START DATA EXTRACTS

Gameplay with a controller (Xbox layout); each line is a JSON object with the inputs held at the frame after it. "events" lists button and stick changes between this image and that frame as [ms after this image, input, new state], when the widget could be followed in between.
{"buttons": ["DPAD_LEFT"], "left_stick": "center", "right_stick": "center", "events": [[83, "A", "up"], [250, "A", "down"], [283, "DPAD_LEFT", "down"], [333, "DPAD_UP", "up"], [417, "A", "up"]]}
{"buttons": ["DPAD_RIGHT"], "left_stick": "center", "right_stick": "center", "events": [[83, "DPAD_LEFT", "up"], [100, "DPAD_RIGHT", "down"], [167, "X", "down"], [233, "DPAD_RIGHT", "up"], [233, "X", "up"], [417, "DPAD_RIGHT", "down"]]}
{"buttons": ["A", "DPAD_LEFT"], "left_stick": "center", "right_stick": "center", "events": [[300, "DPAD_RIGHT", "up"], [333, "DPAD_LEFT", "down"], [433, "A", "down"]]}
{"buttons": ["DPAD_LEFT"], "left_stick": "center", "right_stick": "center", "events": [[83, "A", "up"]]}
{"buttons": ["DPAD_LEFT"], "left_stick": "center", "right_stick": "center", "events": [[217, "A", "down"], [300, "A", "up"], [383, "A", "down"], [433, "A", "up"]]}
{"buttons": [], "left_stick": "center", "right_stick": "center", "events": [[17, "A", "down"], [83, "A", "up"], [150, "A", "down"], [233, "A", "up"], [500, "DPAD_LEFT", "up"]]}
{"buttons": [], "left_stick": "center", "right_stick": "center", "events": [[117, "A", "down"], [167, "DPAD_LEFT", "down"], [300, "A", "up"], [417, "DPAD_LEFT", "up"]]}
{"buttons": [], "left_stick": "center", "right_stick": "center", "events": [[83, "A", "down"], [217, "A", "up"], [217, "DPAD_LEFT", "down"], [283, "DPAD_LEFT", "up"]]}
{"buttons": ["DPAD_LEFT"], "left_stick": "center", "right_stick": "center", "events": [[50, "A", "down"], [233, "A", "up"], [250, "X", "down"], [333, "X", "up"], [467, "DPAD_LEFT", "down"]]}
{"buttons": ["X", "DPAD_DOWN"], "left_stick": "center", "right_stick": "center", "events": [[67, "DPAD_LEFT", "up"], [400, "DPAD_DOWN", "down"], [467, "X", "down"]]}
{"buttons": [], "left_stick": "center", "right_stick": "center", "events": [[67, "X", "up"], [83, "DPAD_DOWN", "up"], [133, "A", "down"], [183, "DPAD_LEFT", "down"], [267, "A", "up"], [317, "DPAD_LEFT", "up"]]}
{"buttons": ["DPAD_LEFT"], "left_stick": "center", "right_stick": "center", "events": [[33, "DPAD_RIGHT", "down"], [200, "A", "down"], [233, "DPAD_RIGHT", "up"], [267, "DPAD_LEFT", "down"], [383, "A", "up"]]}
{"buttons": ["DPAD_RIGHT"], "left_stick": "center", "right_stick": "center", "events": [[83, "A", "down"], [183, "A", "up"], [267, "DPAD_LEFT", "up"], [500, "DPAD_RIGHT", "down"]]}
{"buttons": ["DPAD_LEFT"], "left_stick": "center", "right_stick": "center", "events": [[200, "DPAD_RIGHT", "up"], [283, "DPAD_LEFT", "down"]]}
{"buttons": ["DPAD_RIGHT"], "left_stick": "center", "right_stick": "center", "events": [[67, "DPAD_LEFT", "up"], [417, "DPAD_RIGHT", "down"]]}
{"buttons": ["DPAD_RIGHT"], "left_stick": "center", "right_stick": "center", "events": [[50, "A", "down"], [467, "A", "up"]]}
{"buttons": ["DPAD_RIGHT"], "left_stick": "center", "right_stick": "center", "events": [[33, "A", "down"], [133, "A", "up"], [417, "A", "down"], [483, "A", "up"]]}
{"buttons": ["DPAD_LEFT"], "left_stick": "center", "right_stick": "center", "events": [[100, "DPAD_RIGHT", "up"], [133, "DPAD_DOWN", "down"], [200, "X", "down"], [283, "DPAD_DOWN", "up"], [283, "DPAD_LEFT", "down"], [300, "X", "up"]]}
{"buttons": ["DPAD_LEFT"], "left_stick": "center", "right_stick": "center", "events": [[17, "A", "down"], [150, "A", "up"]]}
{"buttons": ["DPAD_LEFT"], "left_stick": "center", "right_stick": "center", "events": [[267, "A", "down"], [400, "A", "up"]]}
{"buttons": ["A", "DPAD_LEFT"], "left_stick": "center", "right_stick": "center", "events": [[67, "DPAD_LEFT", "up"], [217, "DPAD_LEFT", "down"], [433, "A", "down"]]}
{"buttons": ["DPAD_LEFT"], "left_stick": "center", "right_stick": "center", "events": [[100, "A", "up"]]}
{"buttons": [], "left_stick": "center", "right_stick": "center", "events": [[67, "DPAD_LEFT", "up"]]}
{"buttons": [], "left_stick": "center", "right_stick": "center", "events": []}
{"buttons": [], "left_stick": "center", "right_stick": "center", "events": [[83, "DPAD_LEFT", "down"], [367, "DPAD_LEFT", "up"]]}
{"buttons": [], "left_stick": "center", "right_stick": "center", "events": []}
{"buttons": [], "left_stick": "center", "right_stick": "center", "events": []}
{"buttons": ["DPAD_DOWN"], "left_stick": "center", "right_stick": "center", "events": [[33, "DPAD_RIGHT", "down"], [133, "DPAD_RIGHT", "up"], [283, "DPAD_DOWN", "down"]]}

END DATA EXTRACTS

A faithful, complete copy of the entries above is required.

= EXERCISE OUTPUT =
Gameplay with a controller (Xbox layout); each line is a JSON object with the inputs held at the frame after it. "events" lists button and stick changes between this image and that frame as [ms after this image, input, new state], when the widget could be followed in between.
{"buttons": ["DPAD_LEFT"], "left_stick": "center", "right_stick": "center", "events": [[83, "A", "up"], [250, "A", "down"], [283, "DPAD_LEFT", "down"], [333, "DPAD_UP", "up"], [417, "A", "up"]]}
{"buttons": ["DPAD_RIGHT"], "left_stick": "center", "right_stick": "center", "events": [[83, "DPAD_LEFT", "up"], [100, "DPAD_RIGHT", "down"], [167, "X", "down"], [233, "DPAD_RIGHT", "up"], [233, "X", "up"], [417, "DPAD_RIGHT", "down"]]}
{"buttons": ["A", "DPAD_LEFT"], "left_stick": "center", "right_stick": "center", "events": [[300, "DPAD_RIGHT", "up"], [333, "DPAD_LEFT", "down"], [433, "A", "down"]]}
{"buttons": ["DPAD_LEFT"], "left_stick": "center", "right_stick": "center", "events": [[83, "A", "up"]]}
{"buttons": ["DPAD_LEFT"], "left_stick": "center", "right_stick": "center", "events": [[217, "A", "down"], [300, "A", "up"], [383, "A", "down"], [433, "A", "up"]]}
{"buttons": [], "left_stick": "center", "right_stick": "center", "events": [[17, "A", "down"], [83, "A", "up"], [150, "A", "down"], [233, "A", "up"], [500, "DPAD_LEFT", "up"]]}
{"buttons": [], "left_stick": "center", "right_stick": "center", "events": [[117, "A", "down"], [167, "DPAD_LEFT", "down"], [300, "A", "up"], [417, "DPAD_LEFT", "up"]]}
{"buttons": [], "left_stick": "center", "right_stick": "center", "events": [[83, "A", "down"], [217, "A", "up"], [217, "DPAD_LEFT", "down"], [283, "DPAD_LEFT", "up"]]}
{"buttons": ["DPAD_LEFT"], "left_stick": "center", "right_stick": "center", "events": [[50, "A", "down"], [233, "A", "up"], [250, "X", "down"], [333, "X", "up"], [467, "DPAD_LEFT", "down"]]}
{"buttons": ["X", "DPAD_DOWN"], "left_stick": "center", "right_stick": "center", "events": [[67, "DPAD_LEFT", "up"], [400, "DPAD_DOWN", "down"], [467, "X", "down"]]}
{"buttons": [], "left_stick": "center", "right_stick": "center", "events": [[67, "X", "up"], [83, "DPAD_DOWN", "up"], [133, "A", "down"], [183, "DPAD_LEFT", "down"], [267, "A", "up"], [317, "DPAD_LEFT", "up"]]}
{"buttons": ["DPAD_LEFT"], "left_stick": "center", "right_stick": "center", "events": [[33, "DPAD_RIGHT", "down"], [200, "A", "down"], [233, "DPAD_RIGHT", "up"], [267, "DPAD_LEFT", "down"], [383, "A", "up"]]}
{"buttons": ["DPAD_RIGHT"], "left_stick": "center", "right_stick": "center", "events": [[83, "A", "down"], [183, "A", "up"], [267, "DPAD_LEFT", "up"], [500, "DPAD_RIGHT", "down"]]}
{"buttons": ["DPAD_LEFT"], "left_stick": "center", "right_stick": "center", "events": [[200, "DPAD_RIGHT", "up"], [283, "DPAD_LEFT", "down"]]}
{"buttons": ["DPAD_RIGHT"], "left_stick": "center", "right_stick": "center", "events": [[67, "DPAD_LEFT", "up"], [417, "DPAD_RIGHT", "down"]]}
{"buttons": ["DPAD_RIGHT"], "left_stick": "center", "right_stick": "center", "events": [[50, "A", "down"], [467, "A", "up"]]}
{"buttons": ["DPAD_RIGHT"], "left_stick": "center", "right_stick": "center", "events": [[33, "A", "down"], [133, "A", "up"], [417, "A", "down"], [483, "A", "up"]]}
{"buttons": ["DPAD_LEFT"], "left_stick": "center", "right_stick": "center", "events": [[100, "DPAD_RIGHT", "up"], [133, "DPAD_DOWN", "down"], [200, "X", "down"], [283, "DPAD_DOWN", "up"], [283, "DPAD_LEFT", "down"], [300, "X", "up"]]}
{"buttons": ["DPAD_LEFT"], "left_stick": "center", "right_stick": "center", "events": [[17, "A", "down"], [150, "A", "up"]]}
{"buttons": ["DPAD_LEFT"], "left_stick": "center", "right_stick": "center", "events": [[267, "A", "down"], [400, "A", "up"]]}
{"buttons": ["A", "DPAD_LEFT"], "left_stick": "center", "right_stick": "center", "events": [[67, "DPAD_LEFT", "up"], [217, "DPAD_LEFT", "down"], [433, "A", "down"]]}
{"buttons": ["DPAD_LEFT"], "left_stick": "center", "right_stick": "center", "events": [[100, "A", "up"]]}
{"buttons": [], "left_stick": "center", "right_stick": "center", "events": [[67, "DPAD_LEFT", "up"]]}
{"buttons": [], "left_stick": "center", "right_stick": "center", "events": []}
{"buttons": [], "left_stick": "center", "right_stick": "center", "events": [[83, "DPAD_LEFT", "down"], [367, "DPAD_LEFT", "up"]]}
{"buttons": [], "left_stick": "center", "right_stick": "center", "events": []}
{"buttons": [], "left_stick": "center", "right_stick": "center", "events": []}
{"buttons": ["DPAD_DOWN"], "left_stick": "center", "right_stick": "center", "events": [[33, "DPAD_RIGHT", "down"], [133, "DPAD_RIGHT", "up"], [283, "DPAD_DOWN", "down"]]}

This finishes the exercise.